I think one of the interesting things to kind of comment on here is that the interest by the clinical experts to participate in the study due to the significant unmet medical need in second line has been very large. We have sort of aligned on eight countries. We could have opened a number of more countries because the interest has been so big. In terms of moving with speed, but also balancing and not having too many countries, sort of we've landed on eight countries across three regions to make a proper global study in order to progress things with as much speed as we can. Unless there are any sort of questions that have popped up, I can see that there seems to be a sort of a question in the queue.
I will just stop there, moderate, and see if there is an opportunity to take a question.
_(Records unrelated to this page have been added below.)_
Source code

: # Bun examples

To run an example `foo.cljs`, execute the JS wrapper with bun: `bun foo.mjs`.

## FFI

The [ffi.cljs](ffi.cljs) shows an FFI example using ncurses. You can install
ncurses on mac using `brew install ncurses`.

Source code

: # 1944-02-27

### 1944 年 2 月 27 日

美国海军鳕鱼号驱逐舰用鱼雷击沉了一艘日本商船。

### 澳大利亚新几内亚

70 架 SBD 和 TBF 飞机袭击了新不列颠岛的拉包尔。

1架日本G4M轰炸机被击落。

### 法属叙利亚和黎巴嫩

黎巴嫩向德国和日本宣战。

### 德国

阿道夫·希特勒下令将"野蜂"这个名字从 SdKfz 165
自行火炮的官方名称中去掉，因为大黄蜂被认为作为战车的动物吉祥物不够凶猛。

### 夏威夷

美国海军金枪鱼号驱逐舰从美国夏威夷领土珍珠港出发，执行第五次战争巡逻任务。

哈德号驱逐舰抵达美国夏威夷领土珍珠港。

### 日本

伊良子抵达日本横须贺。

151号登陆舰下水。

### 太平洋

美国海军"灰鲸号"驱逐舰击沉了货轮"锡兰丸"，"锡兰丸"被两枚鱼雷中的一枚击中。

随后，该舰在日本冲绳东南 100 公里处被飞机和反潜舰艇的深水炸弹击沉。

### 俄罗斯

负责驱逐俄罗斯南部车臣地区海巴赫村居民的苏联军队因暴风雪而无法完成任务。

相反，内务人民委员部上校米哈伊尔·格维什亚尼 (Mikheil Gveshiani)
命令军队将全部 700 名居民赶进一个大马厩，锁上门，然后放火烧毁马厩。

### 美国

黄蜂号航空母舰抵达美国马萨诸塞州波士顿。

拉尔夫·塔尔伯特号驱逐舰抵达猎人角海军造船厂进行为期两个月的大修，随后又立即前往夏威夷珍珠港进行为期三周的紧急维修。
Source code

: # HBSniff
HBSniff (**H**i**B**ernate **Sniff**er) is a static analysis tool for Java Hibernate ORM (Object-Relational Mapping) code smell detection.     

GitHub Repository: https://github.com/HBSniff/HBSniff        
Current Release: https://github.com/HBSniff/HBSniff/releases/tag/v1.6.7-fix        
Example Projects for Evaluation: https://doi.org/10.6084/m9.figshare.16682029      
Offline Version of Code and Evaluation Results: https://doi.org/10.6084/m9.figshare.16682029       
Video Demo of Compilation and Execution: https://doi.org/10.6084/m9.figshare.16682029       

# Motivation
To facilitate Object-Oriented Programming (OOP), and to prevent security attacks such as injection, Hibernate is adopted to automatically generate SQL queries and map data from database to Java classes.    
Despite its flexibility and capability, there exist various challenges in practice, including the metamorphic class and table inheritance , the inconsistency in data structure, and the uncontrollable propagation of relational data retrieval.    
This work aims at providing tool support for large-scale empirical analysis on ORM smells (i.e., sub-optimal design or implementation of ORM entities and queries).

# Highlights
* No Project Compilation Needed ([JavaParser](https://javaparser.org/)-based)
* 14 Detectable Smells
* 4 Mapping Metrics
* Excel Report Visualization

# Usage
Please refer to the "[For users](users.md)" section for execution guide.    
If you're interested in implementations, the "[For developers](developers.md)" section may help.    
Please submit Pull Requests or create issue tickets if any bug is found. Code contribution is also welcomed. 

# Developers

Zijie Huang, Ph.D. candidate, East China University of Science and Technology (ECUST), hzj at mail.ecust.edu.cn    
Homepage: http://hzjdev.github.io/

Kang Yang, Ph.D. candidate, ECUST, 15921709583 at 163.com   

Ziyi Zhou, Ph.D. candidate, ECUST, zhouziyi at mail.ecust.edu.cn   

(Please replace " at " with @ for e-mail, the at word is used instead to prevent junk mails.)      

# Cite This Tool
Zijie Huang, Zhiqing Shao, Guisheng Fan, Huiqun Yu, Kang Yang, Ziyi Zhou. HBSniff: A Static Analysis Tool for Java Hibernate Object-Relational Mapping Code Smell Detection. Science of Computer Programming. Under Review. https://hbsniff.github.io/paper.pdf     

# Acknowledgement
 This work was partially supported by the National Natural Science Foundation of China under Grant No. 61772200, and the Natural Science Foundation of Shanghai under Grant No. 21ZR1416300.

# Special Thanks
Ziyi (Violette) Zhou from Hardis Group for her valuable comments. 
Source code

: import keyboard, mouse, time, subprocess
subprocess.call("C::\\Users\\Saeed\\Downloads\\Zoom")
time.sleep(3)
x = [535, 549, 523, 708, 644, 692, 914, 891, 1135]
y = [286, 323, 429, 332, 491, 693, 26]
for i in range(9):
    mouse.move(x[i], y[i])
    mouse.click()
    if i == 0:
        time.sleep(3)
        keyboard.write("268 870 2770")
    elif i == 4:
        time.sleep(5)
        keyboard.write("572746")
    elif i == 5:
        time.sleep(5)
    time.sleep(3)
The next question comes from Hans Engblom from EVM. Please go ahead. Hans Engblom from EVM. Your line is now unmuted. Please go ahead. There are no questions at this time, so I hand the conference back to the speakers for any closing comments.
Thank you.
Please go ahead.
Seems like we might have either some technical difficulties or other challenges, but sort of with regards to that, thank you all for dialing in to today's conference call. Again, we continue to see great momentum in the program in Q4. We look forward to moving forward with even greater speed in 2025 with the fostrox, fostrox Lenvima program. Thank you, everyone, for dialing in.